Op grond van artikel 77 van de onteigeningswet kan onteigening plaatsvinden onder meer ten behoeve van de uitvoering van een bestemmingsplan. De ter onteigening aangewezen gronden zijn begrepen in het door de raad van de gemeente Tiel op 18 mei 2005 vastgestelde en door Gedeputeerde Staten van Gelderland op 20 december 2005 gedeeltelijk goedgekeurde bestemmingsplan ‘Tiel-West Rio-Vahstal terrein’, in samenhang met het door de raad van de gemeente Tiel op 18 oktober 2006 vastgestelde en door Gedeputeerde Staten van Gelderland op 12 december 2006 goedgekeurde bestemmingsplan ‘Tiel-West Rio-Vahstal terrein, Correctieve herziening 1’, verder gezamenlijk te noemen: het bestemmingsplan.

Noodzaak en urgentie

Het bestemmingsplan voorziet in de ontwikkeling van een nieuw woongebied nabij het centrum van Tiel ter plaatse van een voormalig industrieterrein. De gemeente streeft bij reconstructie van het stedelijk gebied naar het bouwen van voldoende en betaalbare woningen.

In totaal zullen 103 appartementen en 58 eengezinshuizen worden gebouwd.

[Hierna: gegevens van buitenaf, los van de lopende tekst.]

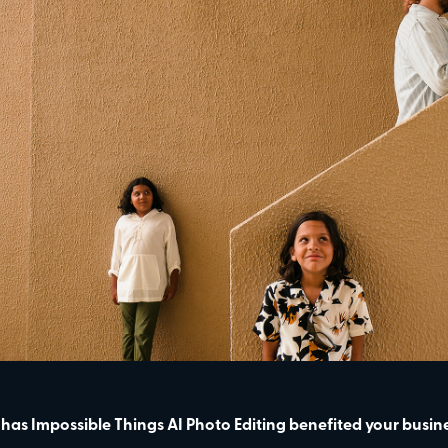
has Impossible Things AI Photo Editing benefited your busin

De in de onteigening begrepen gronden zijn bestemd voor ‘Woondoeleinden’, ‘Appartementen’, ‘Verkeers- en verblijfsdoeleinden’ en ‘Water en groenvoorzieningen’.

In de door de gemeente Tiel voorgestane wijze van planuitvoering wordt inzicht verschaft door het bestemmingsplan en de daarbij behorende toelichting. Tevens is voor het gebied op 10 december 2007 een ‘concept nadere uitwerking stedebouwkundig model’ opgesteld.

Met de realisatie van het eerste deel van het bestemmingsplan, te weten het merendeel van de eengezinswoningen, is inmiddels begonnen. De gemeente wil met de uitvoering van het tweede deel van het plan starten in 2010.

Uit het raadsbesluit blijkt dat de in de onteigening begrepen gronden bezwaarlijk kunnen worden gemist bij de uitvoering van het bestemmingsplan.

Bedenkingen

Het raadsbesluit tot onteigening heeft overeenkomstig artikel 84, eerste lid, van de onteigeningswet met ingang van 21 juli 2008 gedurende zes weken voor een ieder ter inzage gelegen op het gemeentehuis van Tiel. De algemene kennisgeving van de terinzagelegging heeft op 18 juli 2008 plaatsgevonden in het lokaal verschijnende ‘Tiel Actueel’. De persoonlijke kennisgeving is geschied bij brief van 10 juli 2008. Tegen het raadsbesluit tot onteigening zijn bij Ons per brief van 27 augustus 2008 tijdig schriftelijk bedenkingen naar voren gebracht door mr. E.M. van Zelm namens Vabeog Amersfoort B.V. te Amersfoort, verder te noemen: de reclamante.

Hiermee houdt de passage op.